3 octobre 2022 - Sud Ouest Editorial
Benoît Lasserre© Crédit photo : Claude Petit
En l’espace de quelques jours, les patrons de deux fleurons de l’industrie française ont été poussés vers la porte de sortie par l’État, leur actionnaire principal ou unique. Jean-Bernard Lévy d’abord, banni de la tête d’EDF, puis Luc Lallemand, le PDG de SNCF Réseau, révoqué et remplacé dans la foulée par son ancien numéro 2, rappelé d’urgence du groupe La Poste qu’il avait rejoint en mai dernier. Ces deux dirigeants mis sur la touche avaient pour point commun de préférer le franc-parler à la diplomatie, sachant que la franchise n’est pas forcément synonyme de vérité.
Face à l’ampleur de la mission, rénover le parc nucléaire pour l’un et le réseau ferroviaire pour l’autre, Jean-Bernard Lévy et Luc Lallemand ont maintes fois tiré la sonnette d’alarme financière et ont fini par lasser l’Élysée, Matignon et Bercy. Cela fait beaucoup pour espérer conserver son fauteuil. D’autant plus que l’État n’a pas manqué de rappeler à Luc Lallemand qu’il avait effacé une trentaine de milliards de l’endettement abyssal de SNCF Réseau, lui réclamant en revanche le retour à l’équilibre dès 2024. Une mission quasiment impossible.
Ce n’est pas le PDG du groupe SNCF, Jean-Pierre Farandou, qui dira le contraire, lui qui demande à son actionnaire une enveloppe de 100 milliards d’euros pour les quinze ans à venir, indispensable à ses yeux pour doter le pays d’un réseau ferroviaire digne de ce nom et en concordance avec notre époque. Les usagers de Nouvelle-Aquitaine en sont souvent les premières victimes.
« Partisans et adversaires de la grande vitesse se rejoignent en tout cas sur un constat proche d’une lapalissade. Pas de fer sans argent »
Or, le projet de loi de finances 2023 n’attribue que 3,8 milliards d’euros à l’Agence de financement des infrastructures de transports dont la présidence vient d’être confiée à Jean Castex, celui qui, alors à Matignon, a relancé les projets de grande vitesse Montpellier/Perpignan, Bordeaux/Dax et Bordeaux/Toulouse. Des lignes juridiquement sur les rails mais toujours contestées sur le terrain politique, écologique et économique, comme l’a montré la manifestation anti-LGV organisée samedi à Langon.

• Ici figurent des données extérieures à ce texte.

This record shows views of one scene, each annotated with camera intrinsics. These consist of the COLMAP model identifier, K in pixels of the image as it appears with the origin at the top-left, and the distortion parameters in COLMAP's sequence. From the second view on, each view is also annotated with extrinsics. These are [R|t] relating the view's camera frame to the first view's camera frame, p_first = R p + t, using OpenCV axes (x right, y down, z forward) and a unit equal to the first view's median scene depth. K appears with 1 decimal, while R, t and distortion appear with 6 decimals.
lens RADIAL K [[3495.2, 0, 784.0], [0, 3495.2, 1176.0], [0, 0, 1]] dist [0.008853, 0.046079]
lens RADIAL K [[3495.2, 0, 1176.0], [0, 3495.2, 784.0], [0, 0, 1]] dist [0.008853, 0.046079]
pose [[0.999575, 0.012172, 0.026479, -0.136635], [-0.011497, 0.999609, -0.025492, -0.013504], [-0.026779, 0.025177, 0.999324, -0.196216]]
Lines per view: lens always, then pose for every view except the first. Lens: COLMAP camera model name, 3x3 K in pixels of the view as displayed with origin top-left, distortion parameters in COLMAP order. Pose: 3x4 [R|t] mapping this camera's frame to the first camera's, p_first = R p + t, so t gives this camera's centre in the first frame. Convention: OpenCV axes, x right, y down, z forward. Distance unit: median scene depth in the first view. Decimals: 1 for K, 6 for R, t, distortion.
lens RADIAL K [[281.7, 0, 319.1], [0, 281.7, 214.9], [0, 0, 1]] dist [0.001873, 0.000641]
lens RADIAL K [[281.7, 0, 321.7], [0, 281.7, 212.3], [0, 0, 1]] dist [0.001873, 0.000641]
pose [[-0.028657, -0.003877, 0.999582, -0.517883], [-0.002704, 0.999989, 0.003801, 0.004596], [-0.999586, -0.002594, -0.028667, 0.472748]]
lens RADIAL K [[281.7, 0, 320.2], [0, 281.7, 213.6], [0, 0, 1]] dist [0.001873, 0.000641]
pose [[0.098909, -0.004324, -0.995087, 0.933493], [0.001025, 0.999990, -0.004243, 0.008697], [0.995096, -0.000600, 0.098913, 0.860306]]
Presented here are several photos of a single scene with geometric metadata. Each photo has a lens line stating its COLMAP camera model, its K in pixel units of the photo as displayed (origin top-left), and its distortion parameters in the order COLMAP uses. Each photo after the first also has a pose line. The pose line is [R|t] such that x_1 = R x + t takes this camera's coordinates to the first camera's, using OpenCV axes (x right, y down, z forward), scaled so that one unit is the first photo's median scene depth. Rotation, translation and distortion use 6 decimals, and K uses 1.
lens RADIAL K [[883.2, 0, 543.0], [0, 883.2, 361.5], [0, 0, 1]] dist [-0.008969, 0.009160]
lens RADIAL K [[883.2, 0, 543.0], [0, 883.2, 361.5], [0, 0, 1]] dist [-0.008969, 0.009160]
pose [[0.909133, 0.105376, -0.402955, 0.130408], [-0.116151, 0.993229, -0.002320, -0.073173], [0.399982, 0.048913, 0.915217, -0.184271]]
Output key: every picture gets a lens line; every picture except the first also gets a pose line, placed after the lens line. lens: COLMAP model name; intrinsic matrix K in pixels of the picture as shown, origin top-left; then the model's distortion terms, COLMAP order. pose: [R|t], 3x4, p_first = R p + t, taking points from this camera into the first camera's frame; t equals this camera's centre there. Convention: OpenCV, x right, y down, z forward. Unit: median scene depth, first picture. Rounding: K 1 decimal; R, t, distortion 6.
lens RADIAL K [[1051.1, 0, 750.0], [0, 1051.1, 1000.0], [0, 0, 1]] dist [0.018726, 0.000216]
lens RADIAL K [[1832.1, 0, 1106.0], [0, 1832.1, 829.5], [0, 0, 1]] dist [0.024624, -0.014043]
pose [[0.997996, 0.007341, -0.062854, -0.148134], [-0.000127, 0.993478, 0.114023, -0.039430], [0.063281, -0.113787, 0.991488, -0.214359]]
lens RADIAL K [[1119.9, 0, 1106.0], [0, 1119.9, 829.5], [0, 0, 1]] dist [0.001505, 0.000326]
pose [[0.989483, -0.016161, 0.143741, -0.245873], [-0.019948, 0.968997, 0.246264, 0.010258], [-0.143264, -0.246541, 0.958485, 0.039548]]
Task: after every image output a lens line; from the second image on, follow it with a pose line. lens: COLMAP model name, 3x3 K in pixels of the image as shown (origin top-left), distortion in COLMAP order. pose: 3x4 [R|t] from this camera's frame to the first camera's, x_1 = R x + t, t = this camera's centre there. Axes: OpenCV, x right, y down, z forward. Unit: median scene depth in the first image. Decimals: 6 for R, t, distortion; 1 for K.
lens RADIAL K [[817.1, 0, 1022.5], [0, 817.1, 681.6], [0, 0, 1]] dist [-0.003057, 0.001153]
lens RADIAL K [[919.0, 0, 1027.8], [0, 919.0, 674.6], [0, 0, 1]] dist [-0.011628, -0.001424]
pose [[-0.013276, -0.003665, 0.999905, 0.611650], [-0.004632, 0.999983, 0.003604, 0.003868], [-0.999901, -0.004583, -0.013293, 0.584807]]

Partisans et adversaires de la grande vitesse se rejoignent sur un constat proche d’une lapalissade. Pas de fer sans argent. Reste à savoir comment on l’investit, en observant que le premier quinquennat d’Emmanuel Macron a débuté par le désaveu du TGV au profit « des transports du quotidien », expression fourre-tout dans laquelle chacun met les trains qui lui conviennent, et s’est achevé, précisément avec Jean Castex, par la renaissance, terme ô combien macroniste, de chantiers voués la veille aux gémonies.
Qu’il s’agisse du ferroviaire et des énergies, chapitres majeurs du débat sur le réchauffement climatique, deux politiques ne sont plus acceptables de la part de l’État : celle du zigzag et celle du petit bras.